Web in January - Newsletter by Agney
That’s the first month of 2022 and most places are drowning in Omicron cases. The virus must be the only being who went through the whole year with reinvention. I hope all of you are safe and doing well.
This Newsletter is turning 2 with this issue 🎉 January of 2020 was my first issue and it’s been a spectacular journey. It’s something I started during a new year to force myself to read more and to know it has helped a few more people is very pleasing. Thank you for all the feedback, let’s have a wonderful year ahead.
Open Source community had a new shocker this week with popular projects - faker and colors being intentionally sabotaged to output “LIBERTY LIBERTY LIBERTY” by the founder developer. Also, a reference to Aaron Swartz. This broke several other packages that were depending on these projects. NPM saw these actions as malicious and proceeded to revert the package while it’s parent company decided to block the developer’s access altogether. Here’s worthy links to find out more:
- Original Commit - colors.js
- What really happened to Faker.js?
- Open source developers, who work for free, are discovering they have power - TechCrunch
Releases
- Firefox Android - comes with Total Cookie Protection build in.
- Parcel CSS - Parcel Bundler now has a CSS parser, transformer and minifier completely written in Rust.
- Class Sorting Tailwind Classes with Prettier - After many extensions and plugins, tailwind now has official class sorting with Prettier and it sorts to a default no config recommended order.
- MacOS 12.3 - This release is important because Python 2.7 was removed from macOS in this update. Developers should use Python 3 or an alternative language instead.
- Topics API from Google - Because everyone is isolating third party cookies, advertisers need a different API to communicate with users. Google is the company to lead the pack coming up with FloC API which we had discussed on a previous newsletter. Now it is being replaced by the new Topics API - the gist being that every browser saves a list of topics relevant to the user which is then shared with the advertisers.
- Private Network Access - Introducing Preflights - Chrome is deprecating direct access to private network endpoints from public websites as part of the Private Network Access (PNA) specification. Preflight request will carry a new header, Access-Control-Request-Private-Network: true, and the response to it must carry a corresponding header, Access-Control-Allow-Private-Network: true
Tutorials
- Could Rust be the Future of JavaScript Infrastructure? - Lee Robinson lists down tools that have been taken over by Rust and discusses future implications.
- A New Container Query Polyfill That Just Works - The pollyfill is great, so are the use cases listed for container queries in this blog.
- Safari & IndexedDB Leaks - Safari had a bug with indexed DB details being leaked to other sites. Because this bug was in WebKit, every browser on iOS had this issue and could only be fixed by updating the OS itself. Weird things a trillion dollar company has to do.
- Rising JavaScript Stars - 2021 - Survey results are out and some are bound to surprise you. The most popular project is zx by Google (who would have figured that out) and most popular CSS-in-JS tool turns out to be Vanilla Extract (something I wanted to try for a long time, may be now)
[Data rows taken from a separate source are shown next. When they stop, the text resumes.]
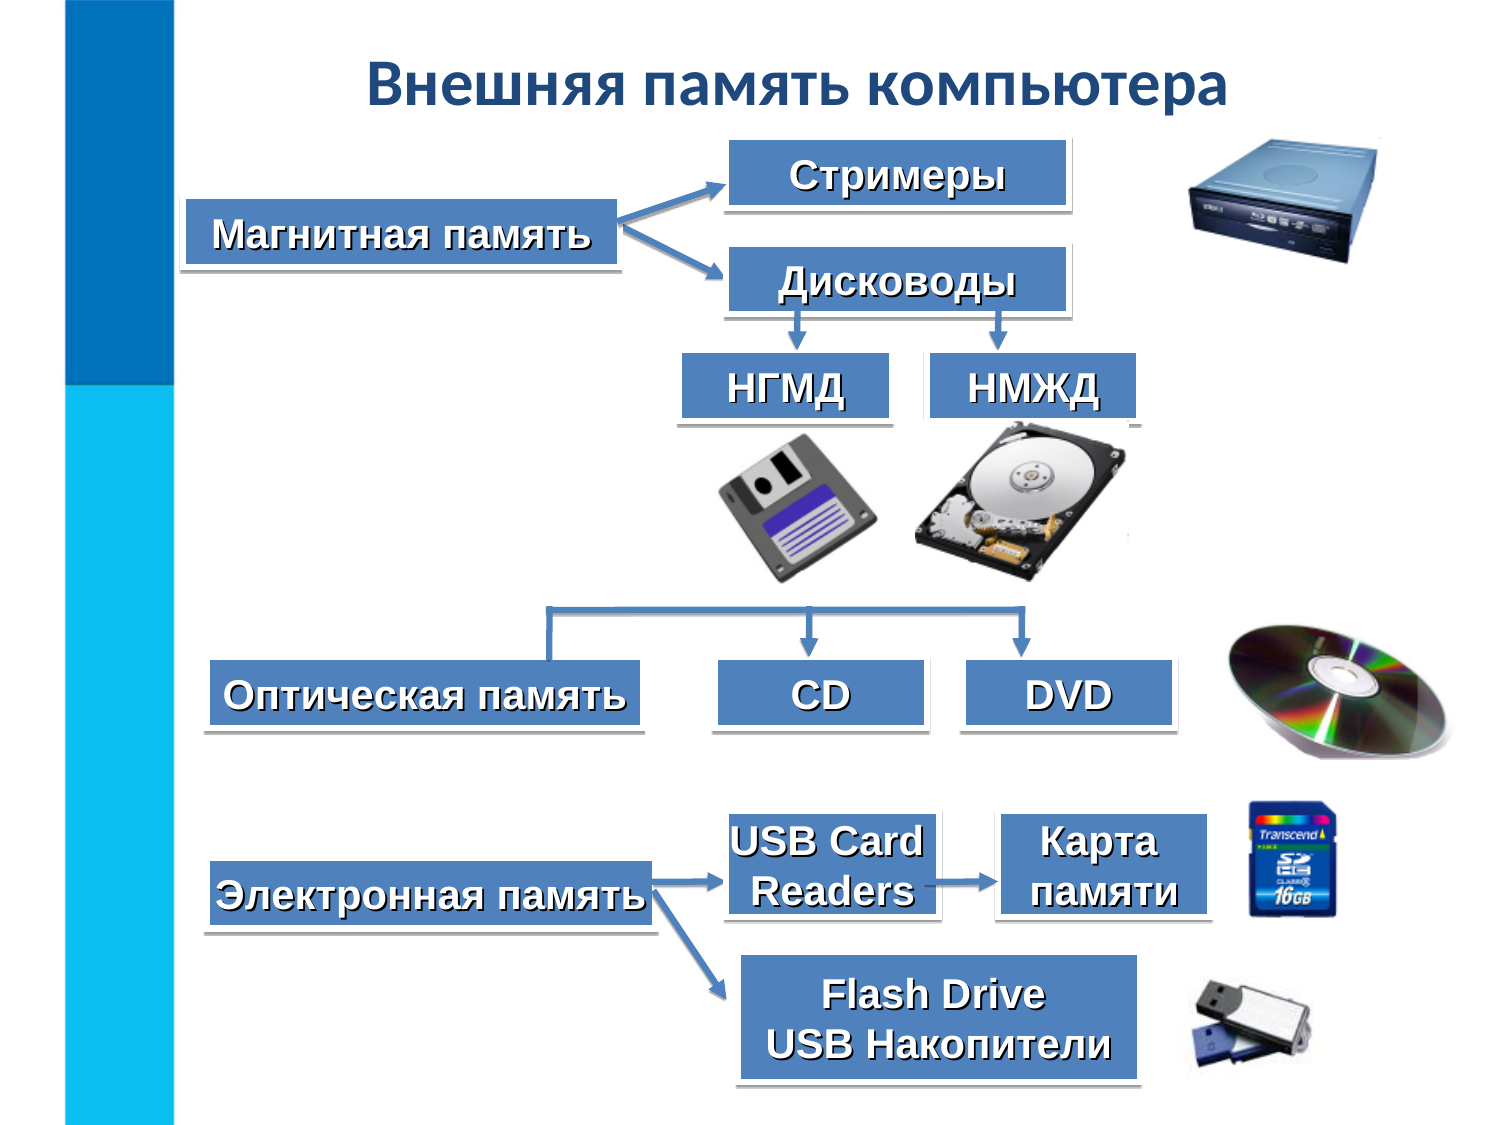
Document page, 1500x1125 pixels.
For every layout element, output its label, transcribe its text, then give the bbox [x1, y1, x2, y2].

text_box Внешняя память компьютера [183, 30, 1400, 127]
text_box Flash Drive USB Накопители [738, 952, 1140, 1083]
text_box Оптическая память [206, 656, 644, 728]
picture [0, 0, 1500, 1125]
text_box Магнитная память [183, 196, 621, 268]
text_box Стримеры [726, 137, 1069, 208]
text_box НМЖД [927, 349, 1140, 421]
text_box Дисководы [726, 243, 1069, 315]
text_box НГМД [679, 349, 892, 421]
text_box Электронная память [206, 857, 656, 929]
text_box DVD [962, 656, 1175, 728]
text_box USB Card Readers [726, 810, 940, 917]
text_box CD [714, 656, 928, 728]
text_box Карта памяти [998, 810, 1211, 917]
- Exploring @property and its Animating Powers - The new @property feature in CSS allows you to specify what to animate and how.
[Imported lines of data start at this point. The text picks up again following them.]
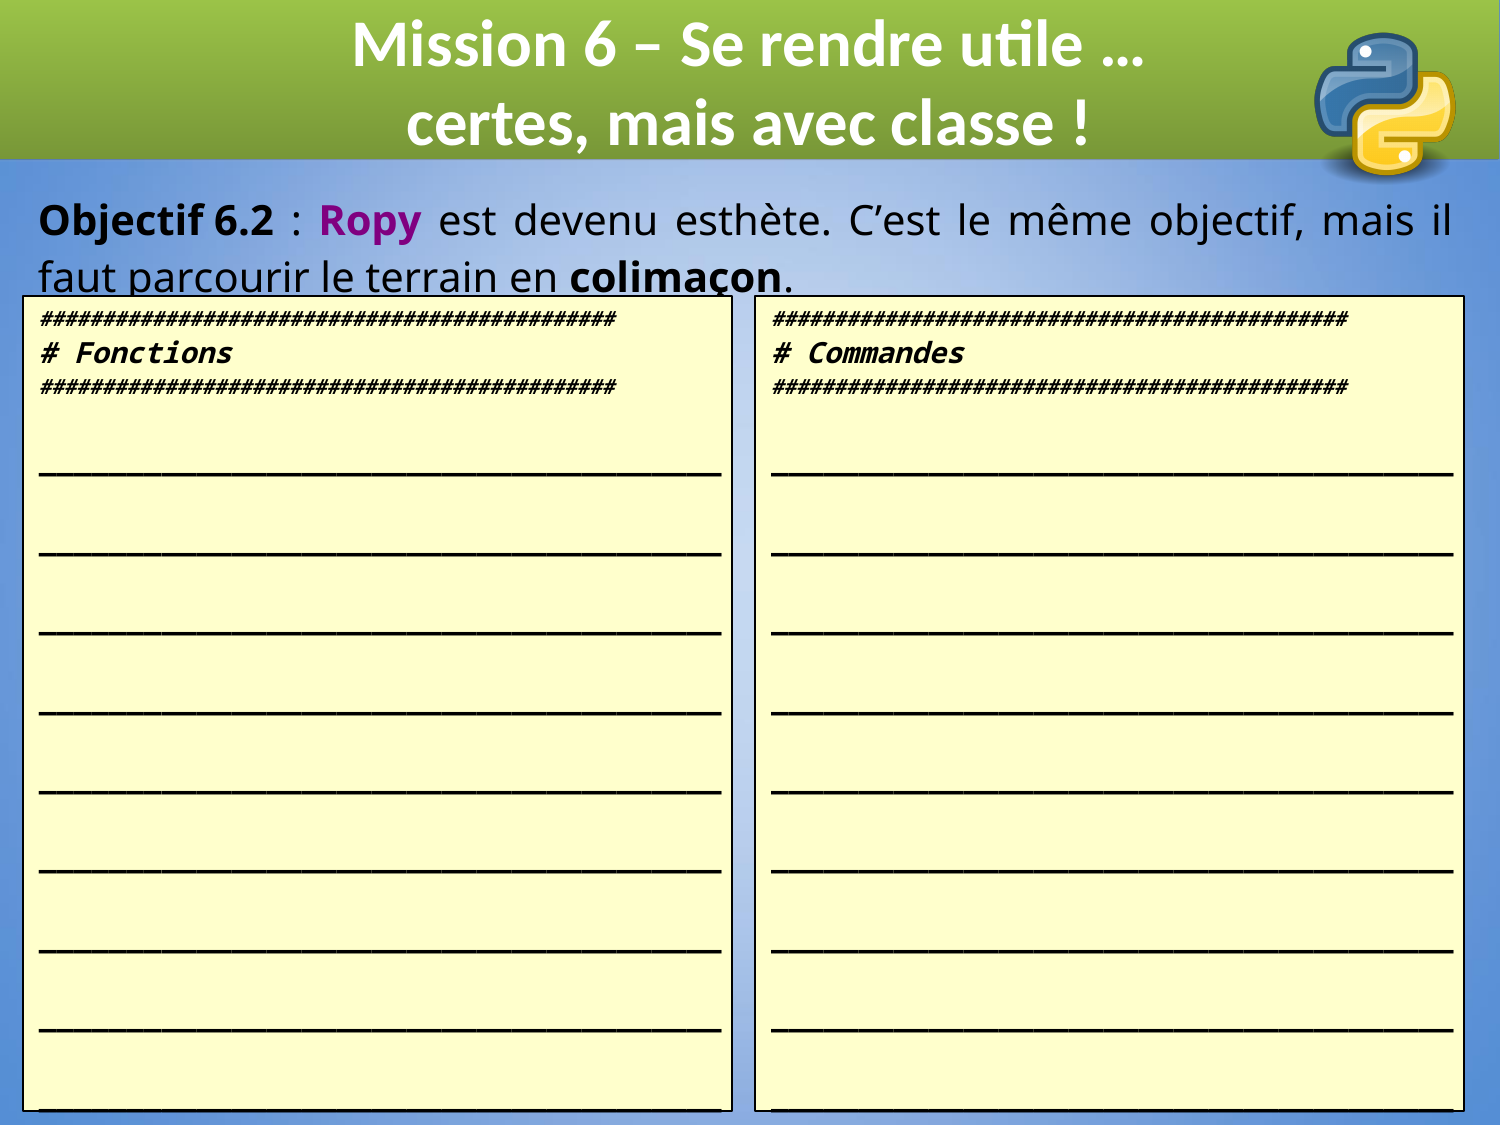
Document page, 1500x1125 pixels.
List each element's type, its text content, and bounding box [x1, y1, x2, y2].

text_box ############################################## # Commandes ############################################## _______________________________________ _______________________________________ _______________________________________ _______________________________________ _______________________________________ _______________________________________ _______________________________________ _______________________________________ _______________________________________ _______________________________________ _______________________________________ _______________________________________ [755, 295, 1465, 1111]
text_box Objectif 6.2 : Ropy est devenu esthète. C’est le même objectif, mais il faut parcourir le terrain en colimaçon. [23, 183, 1469, 282]
text_box ############################################## # Fonctions ############################################## _______________________________________ _______________________________________ _______________________________________ _______________________________________ _______________________________________ _______________________________________ _______________________________________ _______________________________________ _______________________________________ _______________________________________ _______________________________________ _______________________________________ [23, 295, 732, 1111]
text_box Mission 6 – Se rendre utile … certes, mais avec classe ! [0, 0, 1500, 159]
picture [0, 29, 1500, 1125]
everything inside a DNS packet https://t.co/nBntko9E2G pic.twitter.com/MGzkNrlMcx
— 🔎Julia Evans🔍 (@b0rk) January 27, 2022
🔖 For the bookmarks: Optimum
order for performance:
preconnect
CSS with @imports
sync JS
sync CSS
preload
prefetch / prerender
everything else (SEO, icons, open graph)
via @csswizardry #webexpo
#webperf pic.twitter.com/Xar1kAjCY5— Smashing Magazine (@smashingmag) September 22, 2021
In the Spotlight 🔦
It was a month Wordle to take off. If you aren’t privy to the game that has taken over Internet, here’s my hot picks.
- Wordle - The game itself
- Wordle Explained
- Wordle is a Love Story - NYT
Anyway, Internet’s best creators got over to building Wordle overnight and here’s my picks.
But more than any of these, Wordle is proof of how a simple JavaScript app with a single developer can take over the World. If that doesn’t simple you to create, I don’t know what will.
In Other News
- Pandemic & laptop categories - More people staying at home also meant that people are diversifying what they can do online. This means each laptop has to support a wide range of features and they are starting to do so. Better Conferencing surely being one of them, remember Apple’s webcams?
- Theranos founder Elizabeth Holmes found guilty - Theranos is the biggest scam of recent times from Silicon Valley, The Inventor: Out for Blood in Silicon Valley is worth the watch if you aren’t aware of how this played out.
- Best Gadgets of CES 2022 - CES concluded this month and while the new take up of COVID cases did dull procedures, there were bright spots. Samsung’s Odyssey Arc looks amazing to say the least.
- Reducing Carbon Emissions On The Web - Did you know the Internet can have the same effect on the world as fossil fuels? How do we counter this?
Looking Forward
- Vue 3 - Vue 3 will become the new default version on Monday, February 7, 2022!